Con il perdurare del malessere il primo consulto avveniva in famiglia, rivolgendosi soprattutto ai “pì veci” perchè di maggiore esperienza di vita e soprattutto “parchè avendo vivesto de pì i pol èrne ìste de pì e saerla pì longa“.

Nel caso di febbre alta si ricorreva alle “strasse bagnè in tel acoa freda” ed avvolte alle caviglie, ai pulsi e sulla fronte per cercare di abbassare la temperatura. Qualora questi rimedi non fossero in grado di sortire alcun effetto si ricorreva al “spesiàl” (farmacista) che presso la “fermacia” (farmacia) avrebbe sicuramente preparato qualche polverina per alleviare i malanni.

Dal medico invece ci si recava assai raramente, solo quando si aveva provato di tutto senza ottenere alcun risultato soddisfacente e questo perchè in passato, soprattutto in un mondo contadino e montanaro come quello lessinico “de schèi ghe n’era gran pochi” ed il medico doveva essere pagato per le sue prestazioni. Infatti quando nella disperazione si ricorreva all’intervento del medico insorgevano spesso problemi per la retribuzione, poichè se non si rientrava nell’apposita lista comunale delle famiglie povere per le quali provvedeva il comune, era invece necessario pagarlo di tasca propria. Non erano affatto rari i casi in cui, stante le misere e ristrette condizioni economiche dei più, il medico veniva pagato con qualche salame, pezzo di formaggio, uova o prodotti agricoli. I medici del passato, anche in Lessinia, erano spesso soliti attuare i cosiddetti salassi, cioè applicare delle sanguisughe (“le sanguete”) sul corpo dell’ammalato per privarlo di parte del sangue “cattivo”; sortendo però non di rado l’effetto contrario di indebolire ancor di più l’ammalato. Nonostante la gente del passato ricorresse piuttosto raramente al medico essi avevano comunque sempre un gran lavoro, sia di giorno che di notte.
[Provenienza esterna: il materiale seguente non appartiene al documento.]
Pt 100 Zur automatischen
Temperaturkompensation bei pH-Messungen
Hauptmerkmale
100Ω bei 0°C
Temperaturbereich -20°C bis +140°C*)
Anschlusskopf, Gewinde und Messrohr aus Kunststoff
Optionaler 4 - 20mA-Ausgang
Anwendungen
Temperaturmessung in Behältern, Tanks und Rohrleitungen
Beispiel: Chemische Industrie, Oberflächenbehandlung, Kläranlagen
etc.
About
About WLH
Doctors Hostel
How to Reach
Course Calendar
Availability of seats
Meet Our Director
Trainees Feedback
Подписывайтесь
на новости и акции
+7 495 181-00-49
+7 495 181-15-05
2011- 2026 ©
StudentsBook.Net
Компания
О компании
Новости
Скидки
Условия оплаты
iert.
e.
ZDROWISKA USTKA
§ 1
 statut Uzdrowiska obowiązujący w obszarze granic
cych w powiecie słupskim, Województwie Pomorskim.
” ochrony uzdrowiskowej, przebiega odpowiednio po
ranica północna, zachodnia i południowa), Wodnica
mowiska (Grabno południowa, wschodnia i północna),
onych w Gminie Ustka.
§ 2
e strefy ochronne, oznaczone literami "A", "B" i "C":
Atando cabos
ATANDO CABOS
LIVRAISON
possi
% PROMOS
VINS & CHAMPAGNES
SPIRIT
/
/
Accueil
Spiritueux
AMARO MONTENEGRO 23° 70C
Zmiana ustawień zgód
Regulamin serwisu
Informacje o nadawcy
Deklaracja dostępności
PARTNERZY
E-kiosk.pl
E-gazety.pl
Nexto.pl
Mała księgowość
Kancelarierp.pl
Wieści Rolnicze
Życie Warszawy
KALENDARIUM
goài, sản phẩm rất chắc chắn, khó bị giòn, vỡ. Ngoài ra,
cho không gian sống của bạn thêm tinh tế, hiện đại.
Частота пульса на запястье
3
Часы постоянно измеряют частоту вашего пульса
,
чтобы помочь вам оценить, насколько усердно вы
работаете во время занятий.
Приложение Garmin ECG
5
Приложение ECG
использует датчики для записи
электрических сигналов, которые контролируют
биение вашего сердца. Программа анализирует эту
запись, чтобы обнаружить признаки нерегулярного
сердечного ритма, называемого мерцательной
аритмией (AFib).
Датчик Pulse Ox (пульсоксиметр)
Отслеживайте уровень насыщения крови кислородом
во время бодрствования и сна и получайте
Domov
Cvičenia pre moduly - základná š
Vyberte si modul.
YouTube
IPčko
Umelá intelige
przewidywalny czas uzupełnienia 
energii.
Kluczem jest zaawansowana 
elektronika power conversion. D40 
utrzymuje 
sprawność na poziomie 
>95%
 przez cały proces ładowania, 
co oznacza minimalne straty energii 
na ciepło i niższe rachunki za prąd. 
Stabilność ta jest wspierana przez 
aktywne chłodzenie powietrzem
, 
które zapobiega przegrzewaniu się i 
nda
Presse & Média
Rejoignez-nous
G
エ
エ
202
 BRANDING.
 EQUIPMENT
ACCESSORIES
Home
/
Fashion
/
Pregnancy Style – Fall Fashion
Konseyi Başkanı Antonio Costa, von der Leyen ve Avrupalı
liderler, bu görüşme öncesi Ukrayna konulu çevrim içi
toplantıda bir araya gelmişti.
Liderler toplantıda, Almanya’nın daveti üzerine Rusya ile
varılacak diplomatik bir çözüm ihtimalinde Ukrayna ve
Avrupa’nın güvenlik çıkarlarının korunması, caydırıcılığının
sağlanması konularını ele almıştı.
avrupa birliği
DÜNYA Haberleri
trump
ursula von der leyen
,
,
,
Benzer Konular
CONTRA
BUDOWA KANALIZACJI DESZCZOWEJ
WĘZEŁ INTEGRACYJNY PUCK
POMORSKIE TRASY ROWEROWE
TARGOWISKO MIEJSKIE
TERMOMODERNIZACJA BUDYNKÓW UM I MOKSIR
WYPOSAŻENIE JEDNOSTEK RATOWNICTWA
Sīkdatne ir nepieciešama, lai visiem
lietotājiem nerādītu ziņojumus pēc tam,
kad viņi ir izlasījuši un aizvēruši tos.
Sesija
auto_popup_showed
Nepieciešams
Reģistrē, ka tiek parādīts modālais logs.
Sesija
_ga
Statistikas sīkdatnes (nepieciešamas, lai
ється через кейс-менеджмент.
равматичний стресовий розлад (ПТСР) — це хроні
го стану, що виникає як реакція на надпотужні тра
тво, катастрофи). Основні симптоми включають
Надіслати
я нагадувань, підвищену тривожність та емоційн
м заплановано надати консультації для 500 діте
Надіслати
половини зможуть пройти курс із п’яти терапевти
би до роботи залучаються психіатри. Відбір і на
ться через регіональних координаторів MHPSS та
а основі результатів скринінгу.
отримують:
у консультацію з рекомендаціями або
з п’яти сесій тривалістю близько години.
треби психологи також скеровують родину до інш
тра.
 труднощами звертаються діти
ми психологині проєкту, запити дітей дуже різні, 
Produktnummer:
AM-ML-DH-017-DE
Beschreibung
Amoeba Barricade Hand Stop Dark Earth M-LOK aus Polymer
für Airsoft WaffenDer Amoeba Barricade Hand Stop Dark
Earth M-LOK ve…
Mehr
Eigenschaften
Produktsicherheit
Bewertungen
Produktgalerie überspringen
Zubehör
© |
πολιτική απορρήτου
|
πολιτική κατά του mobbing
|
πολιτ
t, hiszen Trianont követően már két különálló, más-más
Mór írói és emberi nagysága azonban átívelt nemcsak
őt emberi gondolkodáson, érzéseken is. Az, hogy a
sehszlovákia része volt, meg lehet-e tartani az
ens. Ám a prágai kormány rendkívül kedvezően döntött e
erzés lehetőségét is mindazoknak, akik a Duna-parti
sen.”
Molto più spesso si ricorreva invece alla figura dei cosiddetti “guaritori”, cioè di quei soggetti che con l’uso di riti magici, di pratiche e di sostanze, spesso di origine vegetale, cercavano di porre rimedio ai malanni. Anche nella Lessinia del passato in ogni paese erano conosciute persone che, a secondo dei bisogni, venivano ricercate per porre rimedi ad infortuni, malori e problemi di salute di uomini ed animali. Non di rado soprattutto tra le persone più superstiziose si ricorreva ai “striossi” poiché si riteneva che molti dei malanni fossero derivati da “striamenti e angurassìoni”, per cui essi si sarebbero potuti eliminare solo con altre “fatture”. Si trattava chiaramente nella maggior parte dei casi di imbroglioni e ciarlatani che facevano pressione sull’ignoranza e la superstizione popolare, ma talvolta vi erano tra loro dei veri e propri esperti di fitoterapia.